In spite of the travails of making his movies, the 50-year-old is not tempted to retreat into the comfort of the acting vocation.
“I’ve really been doing the acting part of my career for a long time,” he says. “I’m really interested in writing and directing. I’ve had some success at it and I like it. I have things that I want to say and things that I want to do, and it’s infinitely more creative than just acting.
“You’re getting greyer and older, and you think there’s also a point when people aren’t going to really want to see you there. You don’t want to be the last guy at the party with all the toys going ‘Where did everybody go?’ so you want to be ahead of the curve.”
Nonetheless, Clooney wouldn’t miss an opportunity to play parts when they’re right. So when director Alexander Payne offered him the lead role, Matt King, in his new movie The Descendants last year, Clooney instantly obliged.
“I really wanted to do a film with Alexander Payne. I love him and he’s a great guy and one of my favourite film makers of all time,” Clooney enthuses.
Set in Hawaii, The Descendants follows real estate lawyer Matt King as he tries to reconnect with his mischievous daughters, whom he has neglected for years, after his cheating wife suffers a boat accident and falls into a coma.
The famously devout bachelor, who’s eschewed marriage since failing previously as husband, was not deterred by the challenge of playing a family man and delivers a convincing performance.

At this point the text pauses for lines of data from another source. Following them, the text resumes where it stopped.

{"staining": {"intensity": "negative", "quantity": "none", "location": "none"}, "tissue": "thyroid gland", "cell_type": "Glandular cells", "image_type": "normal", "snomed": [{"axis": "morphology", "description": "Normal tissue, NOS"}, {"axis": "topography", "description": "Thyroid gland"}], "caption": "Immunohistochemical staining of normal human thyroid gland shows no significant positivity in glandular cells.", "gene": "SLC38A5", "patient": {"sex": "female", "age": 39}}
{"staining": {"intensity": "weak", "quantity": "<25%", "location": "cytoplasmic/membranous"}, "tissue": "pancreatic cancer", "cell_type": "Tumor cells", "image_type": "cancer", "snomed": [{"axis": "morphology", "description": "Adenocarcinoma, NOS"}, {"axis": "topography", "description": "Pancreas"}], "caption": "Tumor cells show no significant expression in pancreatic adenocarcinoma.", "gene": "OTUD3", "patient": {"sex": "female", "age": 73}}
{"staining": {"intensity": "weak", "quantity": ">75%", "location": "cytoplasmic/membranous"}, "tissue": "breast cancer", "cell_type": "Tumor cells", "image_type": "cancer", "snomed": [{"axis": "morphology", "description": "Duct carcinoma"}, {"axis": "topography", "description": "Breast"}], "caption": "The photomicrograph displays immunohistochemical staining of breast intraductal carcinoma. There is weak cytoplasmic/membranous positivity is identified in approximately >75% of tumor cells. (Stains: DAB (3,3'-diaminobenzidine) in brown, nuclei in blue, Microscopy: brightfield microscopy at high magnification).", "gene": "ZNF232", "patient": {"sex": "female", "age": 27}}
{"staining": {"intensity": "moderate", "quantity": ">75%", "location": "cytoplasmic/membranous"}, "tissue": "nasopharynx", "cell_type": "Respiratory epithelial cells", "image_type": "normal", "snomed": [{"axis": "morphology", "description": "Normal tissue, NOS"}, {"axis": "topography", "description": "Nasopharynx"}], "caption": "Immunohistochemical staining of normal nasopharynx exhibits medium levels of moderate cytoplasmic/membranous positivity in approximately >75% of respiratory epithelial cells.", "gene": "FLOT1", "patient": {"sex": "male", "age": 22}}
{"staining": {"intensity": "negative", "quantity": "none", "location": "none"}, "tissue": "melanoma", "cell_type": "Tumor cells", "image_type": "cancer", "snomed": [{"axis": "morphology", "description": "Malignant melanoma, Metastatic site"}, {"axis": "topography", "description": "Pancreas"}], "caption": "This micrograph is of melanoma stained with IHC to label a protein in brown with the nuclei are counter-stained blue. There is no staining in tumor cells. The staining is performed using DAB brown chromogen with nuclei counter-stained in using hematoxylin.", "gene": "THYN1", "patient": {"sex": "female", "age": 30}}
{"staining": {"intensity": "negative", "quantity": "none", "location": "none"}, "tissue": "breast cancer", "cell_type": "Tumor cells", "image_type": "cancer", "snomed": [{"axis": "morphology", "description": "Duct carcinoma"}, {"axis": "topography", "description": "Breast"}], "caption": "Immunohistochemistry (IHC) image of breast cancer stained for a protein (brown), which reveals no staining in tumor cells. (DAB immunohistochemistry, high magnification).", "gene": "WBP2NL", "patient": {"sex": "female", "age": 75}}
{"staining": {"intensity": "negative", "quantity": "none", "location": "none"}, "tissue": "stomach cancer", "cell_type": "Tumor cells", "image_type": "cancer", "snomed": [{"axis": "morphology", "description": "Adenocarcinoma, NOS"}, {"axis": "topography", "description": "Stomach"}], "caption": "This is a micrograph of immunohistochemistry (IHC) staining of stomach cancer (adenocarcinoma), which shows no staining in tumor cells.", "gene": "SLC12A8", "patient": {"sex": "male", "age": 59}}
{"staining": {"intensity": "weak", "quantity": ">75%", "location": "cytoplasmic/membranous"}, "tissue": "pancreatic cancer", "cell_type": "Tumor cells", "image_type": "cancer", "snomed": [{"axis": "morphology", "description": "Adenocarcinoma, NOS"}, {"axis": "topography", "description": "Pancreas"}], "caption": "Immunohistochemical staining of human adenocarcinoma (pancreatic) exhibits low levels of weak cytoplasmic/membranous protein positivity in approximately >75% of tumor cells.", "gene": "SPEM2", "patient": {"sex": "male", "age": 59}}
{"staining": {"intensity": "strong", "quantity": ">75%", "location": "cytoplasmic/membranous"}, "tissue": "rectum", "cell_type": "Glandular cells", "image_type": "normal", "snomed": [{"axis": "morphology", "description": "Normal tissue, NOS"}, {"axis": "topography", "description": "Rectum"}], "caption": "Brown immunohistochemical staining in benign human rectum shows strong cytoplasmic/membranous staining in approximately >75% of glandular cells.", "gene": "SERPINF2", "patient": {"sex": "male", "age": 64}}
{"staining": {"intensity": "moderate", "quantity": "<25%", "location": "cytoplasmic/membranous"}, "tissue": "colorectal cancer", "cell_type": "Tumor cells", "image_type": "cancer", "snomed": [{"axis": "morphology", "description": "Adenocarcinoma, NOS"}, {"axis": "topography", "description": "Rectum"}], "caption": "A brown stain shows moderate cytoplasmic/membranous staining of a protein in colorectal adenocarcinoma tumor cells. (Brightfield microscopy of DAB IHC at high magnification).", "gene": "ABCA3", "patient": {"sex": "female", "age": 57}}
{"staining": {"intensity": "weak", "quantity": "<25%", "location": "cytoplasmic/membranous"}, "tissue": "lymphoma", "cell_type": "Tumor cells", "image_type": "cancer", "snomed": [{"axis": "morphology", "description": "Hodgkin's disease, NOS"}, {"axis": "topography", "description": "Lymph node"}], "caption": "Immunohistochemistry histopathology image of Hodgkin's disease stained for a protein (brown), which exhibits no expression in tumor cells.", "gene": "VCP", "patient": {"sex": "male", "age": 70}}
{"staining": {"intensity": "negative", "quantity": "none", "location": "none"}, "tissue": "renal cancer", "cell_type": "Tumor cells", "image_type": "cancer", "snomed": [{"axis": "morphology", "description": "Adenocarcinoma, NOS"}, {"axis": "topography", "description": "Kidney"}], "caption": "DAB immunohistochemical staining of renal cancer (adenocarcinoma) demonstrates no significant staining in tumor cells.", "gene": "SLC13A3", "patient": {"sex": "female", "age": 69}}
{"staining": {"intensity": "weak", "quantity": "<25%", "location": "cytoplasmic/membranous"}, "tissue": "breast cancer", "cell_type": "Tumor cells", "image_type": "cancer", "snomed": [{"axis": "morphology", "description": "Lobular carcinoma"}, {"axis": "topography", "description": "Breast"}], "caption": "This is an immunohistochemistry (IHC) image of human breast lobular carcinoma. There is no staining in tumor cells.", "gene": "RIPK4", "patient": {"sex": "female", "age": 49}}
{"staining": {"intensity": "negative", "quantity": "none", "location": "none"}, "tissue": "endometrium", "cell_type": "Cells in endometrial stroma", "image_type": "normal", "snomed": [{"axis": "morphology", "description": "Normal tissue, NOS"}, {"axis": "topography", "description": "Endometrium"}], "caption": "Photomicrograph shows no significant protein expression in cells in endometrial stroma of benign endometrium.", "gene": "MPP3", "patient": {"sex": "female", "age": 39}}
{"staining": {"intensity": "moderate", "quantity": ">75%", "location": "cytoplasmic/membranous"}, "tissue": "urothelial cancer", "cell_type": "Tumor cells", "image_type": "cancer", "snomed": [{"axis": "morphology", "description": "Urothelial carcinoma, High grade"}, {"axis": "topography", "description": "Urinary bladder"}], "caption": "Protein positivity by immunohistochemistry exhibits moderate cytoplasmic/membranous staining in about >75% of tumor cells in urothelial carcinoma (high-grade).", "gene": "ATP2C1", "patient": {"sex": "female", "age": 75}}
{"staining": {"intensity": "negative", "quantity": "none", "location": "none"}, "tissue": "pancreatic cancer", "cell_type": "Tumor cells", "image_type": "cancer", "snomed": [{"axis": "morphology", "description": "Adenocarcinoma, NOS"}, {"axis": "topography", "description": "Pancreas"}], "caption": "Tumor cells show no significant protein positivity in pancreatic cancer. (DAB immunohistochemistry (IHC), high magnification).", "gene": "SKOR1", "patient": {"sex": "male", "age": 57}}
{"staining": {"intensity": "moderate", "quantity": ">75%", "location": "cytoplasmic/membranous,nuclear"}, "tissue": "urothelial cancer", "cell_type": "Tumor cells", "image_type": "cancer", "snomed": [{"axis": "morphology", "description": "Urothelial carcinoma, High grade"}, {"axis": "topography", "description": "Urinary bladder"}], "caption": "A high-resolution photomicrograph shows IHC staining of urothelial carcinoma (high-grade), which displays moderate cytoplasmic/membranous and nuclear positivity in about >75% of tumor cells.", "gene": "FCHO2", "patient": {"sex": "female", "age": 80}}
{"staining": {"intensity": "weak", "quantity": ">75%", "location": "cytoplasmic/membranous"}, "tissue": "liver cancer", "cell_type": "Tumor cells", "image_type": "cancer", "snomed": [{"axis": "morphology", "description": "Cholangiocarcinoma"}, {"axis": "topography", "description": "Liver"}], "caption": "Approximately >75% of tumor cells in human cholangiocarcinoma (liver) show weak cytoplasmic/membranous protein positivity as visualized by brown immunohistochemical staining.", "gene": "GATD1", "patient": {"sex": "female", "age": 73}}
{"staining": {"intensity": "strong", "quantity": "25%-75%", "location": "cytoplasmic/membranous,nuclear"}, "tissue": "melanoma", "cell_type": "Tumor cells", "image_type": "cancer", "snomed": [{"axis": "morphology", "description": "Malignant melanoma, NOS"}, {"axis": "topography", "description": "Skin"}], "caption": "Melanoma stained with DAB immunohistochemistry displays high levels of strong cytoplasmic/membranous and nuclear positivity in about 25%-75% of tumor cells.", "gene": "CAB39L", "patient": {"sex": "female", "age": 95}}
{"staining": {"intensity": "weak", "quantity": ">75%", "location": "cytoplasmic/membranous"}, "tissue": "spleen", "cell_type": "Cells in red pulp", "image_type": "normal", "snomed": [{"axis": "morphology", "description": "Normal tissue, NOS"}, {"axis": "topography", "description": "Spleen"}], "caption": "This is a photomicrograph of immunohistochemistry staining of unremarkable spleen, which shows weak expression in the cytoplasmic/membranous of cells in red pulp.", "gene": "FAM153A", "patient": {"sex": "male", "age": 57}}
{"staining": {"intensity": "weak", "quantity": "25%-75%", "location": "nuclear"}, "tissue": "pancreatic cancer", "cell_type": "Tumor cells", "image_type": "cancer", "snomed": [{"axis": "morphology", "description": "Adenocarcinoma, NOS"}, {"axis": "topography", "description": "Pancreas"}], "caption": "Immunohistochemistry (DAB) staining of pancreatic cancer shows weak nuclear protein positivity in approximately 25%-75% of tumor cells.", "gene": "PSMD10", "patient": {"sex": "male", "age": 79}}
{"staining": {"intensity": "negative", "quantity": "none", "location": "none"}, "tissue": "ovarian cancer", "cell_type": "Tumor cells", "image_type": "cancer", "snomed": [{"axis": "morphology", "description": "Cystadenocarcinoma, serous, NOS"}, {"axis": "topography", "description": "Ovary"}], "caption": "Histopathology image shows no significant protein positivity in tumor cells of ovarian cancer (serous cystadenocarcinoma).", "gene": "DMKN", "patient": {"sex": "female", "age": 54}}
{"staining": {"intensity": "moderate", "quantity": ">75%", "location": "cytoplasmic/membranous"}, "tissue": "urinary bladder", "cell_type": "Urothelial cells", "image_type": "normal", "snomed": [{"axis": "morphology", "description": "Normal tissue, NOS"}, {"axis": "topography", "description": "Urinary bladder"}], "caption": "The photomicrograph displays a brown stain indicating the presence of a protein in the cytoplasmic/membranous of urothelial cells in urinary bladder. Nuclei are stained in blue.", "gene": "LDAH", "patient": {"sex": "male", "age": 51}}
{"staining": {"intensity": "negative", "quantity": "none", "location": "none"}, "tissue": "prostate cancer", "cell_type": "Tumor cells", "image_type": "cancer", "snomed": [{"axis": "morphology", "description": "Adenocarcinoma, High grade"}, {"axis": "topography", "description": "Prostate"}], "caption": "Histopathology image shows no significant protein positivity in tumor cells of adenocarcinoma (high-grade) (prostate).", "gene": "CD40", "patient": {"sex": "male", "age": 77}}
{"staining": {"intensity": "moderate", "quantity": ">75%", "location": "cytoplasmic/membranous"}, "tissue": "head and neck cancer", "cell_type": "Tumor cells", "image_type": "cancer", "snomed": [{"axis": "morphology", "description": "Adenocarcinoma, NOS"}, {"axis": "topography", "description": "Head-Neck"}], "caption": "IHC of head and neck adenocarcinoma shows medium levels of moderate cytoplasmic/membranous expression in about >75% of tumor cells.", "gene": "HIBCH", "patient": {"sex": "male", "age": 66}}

“As a professional actor, your job is to relate,” he stresses.” I can certainly relate to the difficulties this guy is going through. Part of my job is actually to do what is asked of me in the script and not have to worry about whether it directly pertains to me in some way or not. You don’t have to actually shoot heroin to play a drug addict and I find that in many ways our job is to portray what other people have experienced in their life as well as the ones we have.”
In spite of being one of the busiest stars in Hollywood, Clooney is also the most visible. Exuding cheerfulness and happiness, he is invariably accompanied by a gorgeous lady. But behind this veneer of perfection, there is a restless soul anguished by doubts and fears, like the rest of us.
“Being in the world that I live in and working in an art form, you have to constantly be changing and asking different questions and questioning yourself and questioning everybody around you and wondering if you’re doing what you should be doing in life.
“I don’t sleep much; I wish I slept more. I have this drive not to be sitting still and so my biggest fear in the world would be to be doing the same thing 10 years from now.”
Suddenly, this solemn statement impregnates the room with a intense silence. Clooney senses it and promptly punctures it with his sword of blithesome charm.
“Now I got you depressed,” he laughs, triumphantly.